America Calling
- Genre: Variety
- Country of origin: United States
- Language: English
- Hosted by: Jack Benny Bob Hope
- Starring: Shirley Temple Charles Laughton Groucho Marx Clark Gable Merle Oberon Myrna Loy
- Written by: Dore Schary Ed Beloin
- Directed by: Dick Mack
- Produced by: Bill Morrow
- No. of episodes: 1
- Sponsored by: Greek War Relief

= America Calling =

America Calling, sponsored by the Greek War Relief, was broadcast February 8, 1941, on CBS, NBC, independent stations and all of Europe.

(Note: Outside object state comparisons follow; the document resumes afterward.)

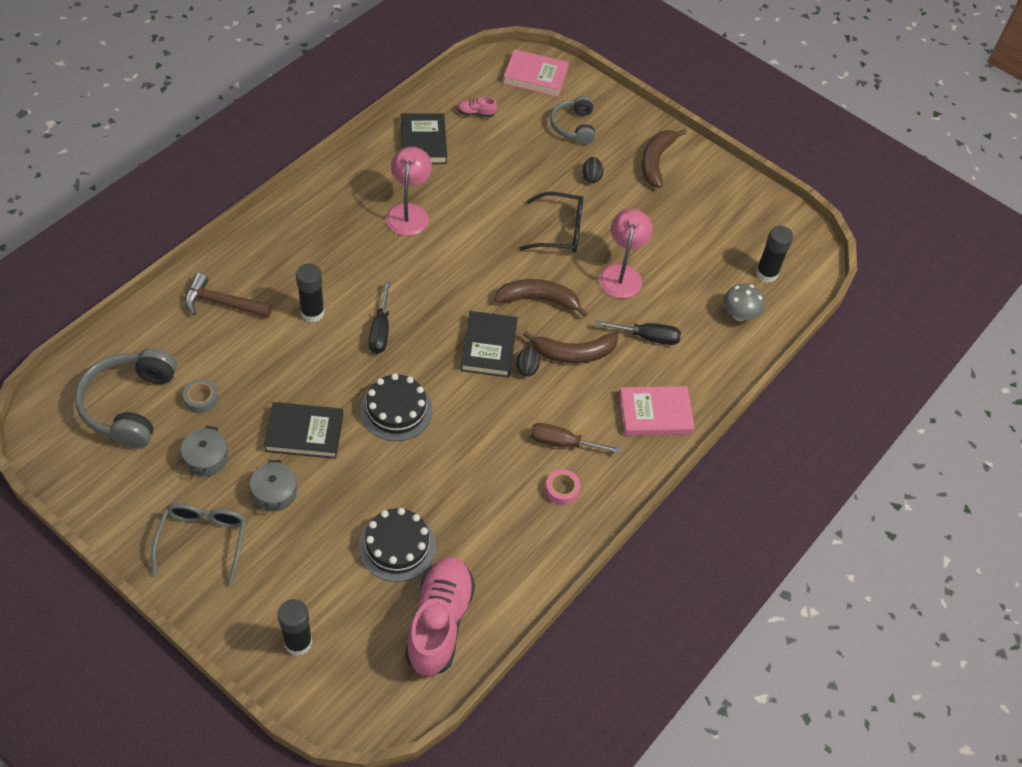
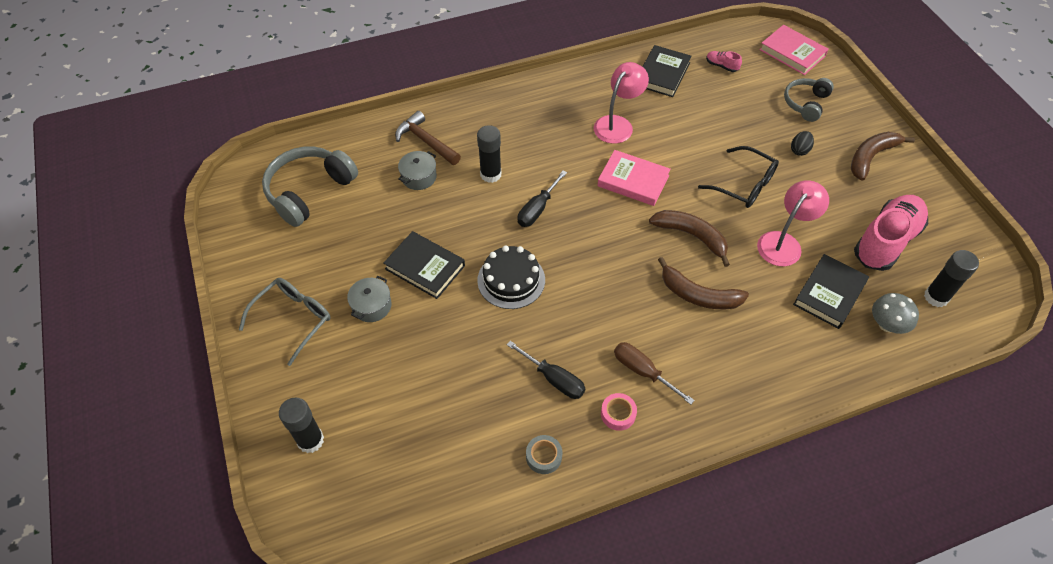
camera: 35 degrees right, 0 degrees up
grey pot [181,426,228,477] -> grey pot moved to [398,151,437,190]
grey tape [183,379,218,413] -> grey tape moved to [526,435,562,474]
black cake [359,508,436,582] -> none
pink shoe [405,557,475,677] -> pink shoe moved to [854,195,928,271]
black book [460,311,518,378] -> black book moved to [793,254,869,329]
black egg [516,347,540,377] -> none
black screwdriver [595,320,681,345] -> black screwdriver moved to [507,341,585,399]
pink book [619,386,695,436] -> pink book moved to [597,150,671,206]

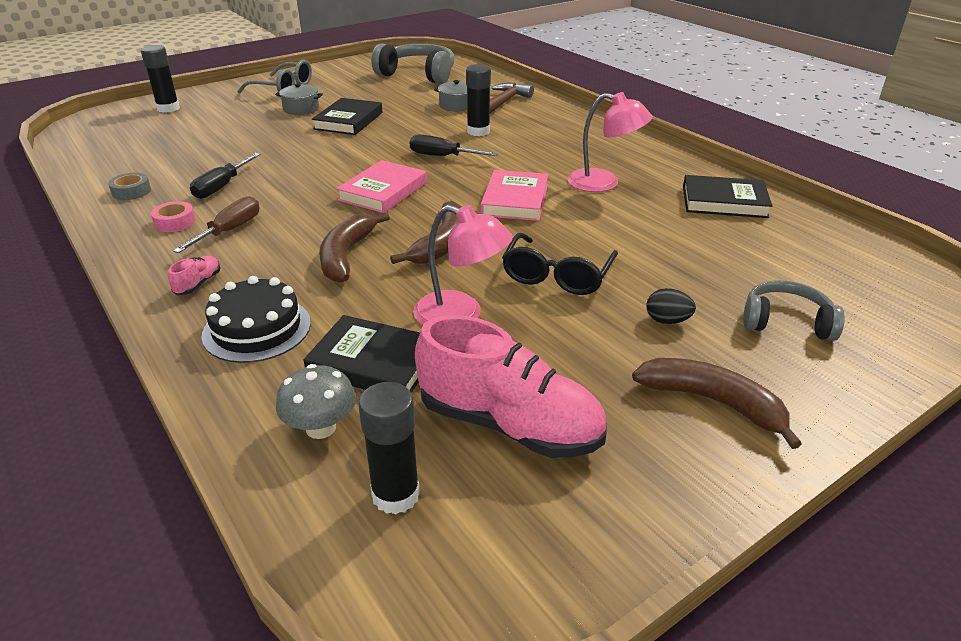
camera: 75 degrees right, 20 degrees down
black cake [477,245,545,309] -> black cake moved to [201,276,311,363]
pink shoe [706,51,742,72] -> pink shoe moved to [168,256,220,295]
pink book [759,25,829,75] -> pink book moved to [336,160,427,213]

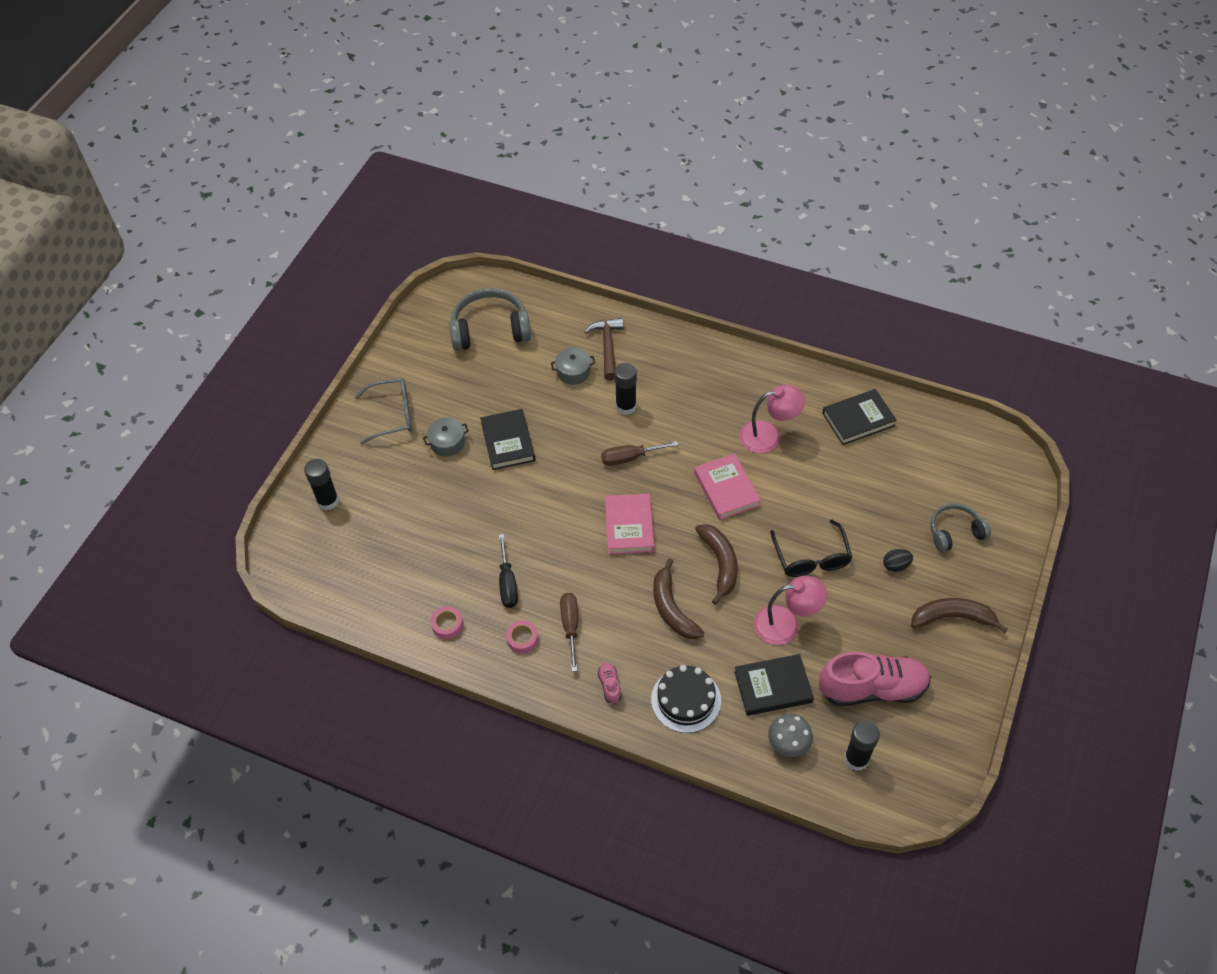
camera: 30 degrees left, 20 degrees up
grey tape [108,173,151,200] -> pink tape [431,606,463,639]
black screwdriver [410,135,498,156] -> brown screwdriver [601,441,679,466]

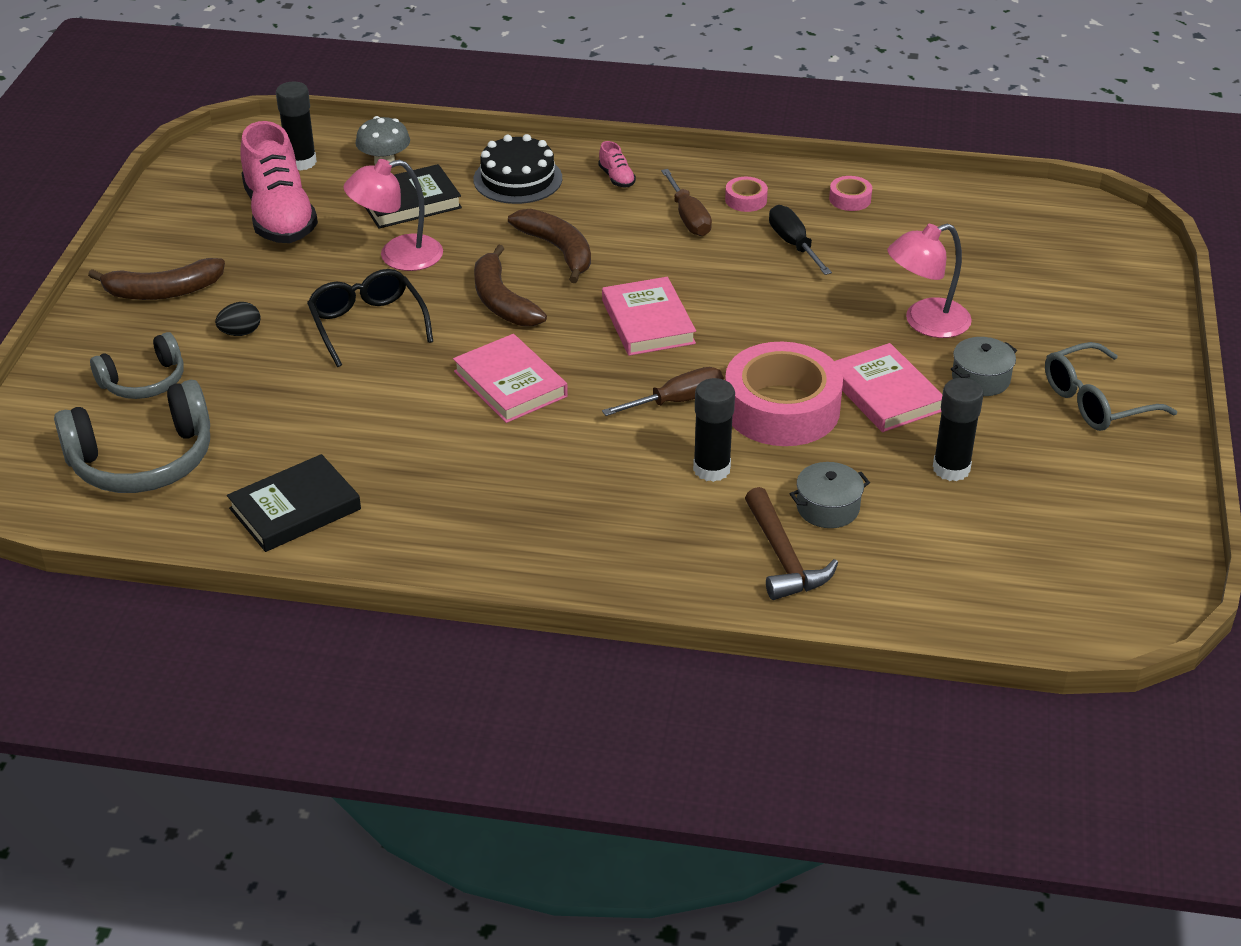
camera: 165 degrees right, 15 degrees down
black glue stick [304,459,339,510] -> black glue stick moved to [933,378,984,481]
grey headphones [449,288,531,351] -> grey headphones moved to [54,380,210,493]
black book [480,409,535,470] -> pink book [835,343,943,432]
pink lamp [740,385,805,453] -> pink lamp moved to [887,224,972,338]
pink shoe [819,652,931,706] -> pink shoe turned 90 degrees counterclockwise [240,121,318,243]
none -> pink tape [725,342,843,446]

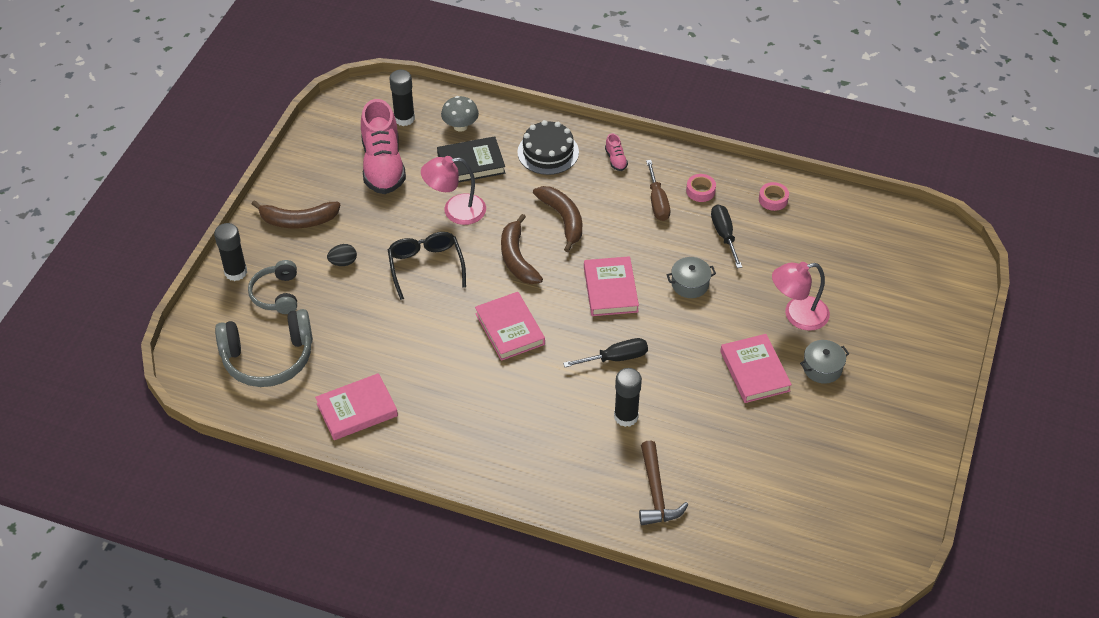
camera: 10 degrees right, 10 degrees up
grey headphones [90,332,184,399] -> grey headphones turned 105 degrees clockwise [248,260,297,314]
black book [227,454,361,552] -> pink book [315,373,398,440]
brown screwdriver [602,367,724,416] -> black screwdriver [563,338,648,367]
pink tape [725,342,843,446] -> none
grey pot [790,462,870,528] -> grey pot moved to [667,257,716,298]
black glue stick [933,378,984,481] -> black glue stick moved to [214,223,247,281]
grey glasses [1045,342,1177,431] -> none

Jack Benny and Bob Hope were the "co-masters of ceremonies" for a show that featured The Merry Macs; Shirley Temple, Charles Laughton, Groucho Marx and Madeleine Carroll in a comedy skit written by Dick Mack (who directed the show); Clark Gable and Merle Oberon in a "modern romance" by Robert Riley Crutcher; Frank Morgan singing an "updated" Mikado, introduced by Reginald Owen; a visit to the home of the Hardy Family (Mickey Rooney & Lewis Stone); Benny, Hope and Groucho Marx singing a trio; Ronald Colman inspiringly dramatized "The Jervis Bay Goes Down," a poem by Gene Fowler; and Hope and Benny in a sketch about dating with Mary Martin and Myrna Loy. When introducing Laughton, Benny intentionally mispronounced the great actor's name as 'Laffton". That was followed by humorous dialog after which Laughton recited an eloquent telegram forwarded by Sam Goldwyn from Prime Minister of Greece Alexandros Koryzis. Koryzis committed suicide on April 18, as German troops approach Athens.

Also on the program were Ann Rutherford, Barbara Stanwyck, Carey Wilson, Connee Boswell, Dick Powell, Fay Holden, Max Terr's Choral Group, and Melvyn Douglas.

Dore Schary supervised the show and scripted with Ed Beloin. Bill Morrow was the producer.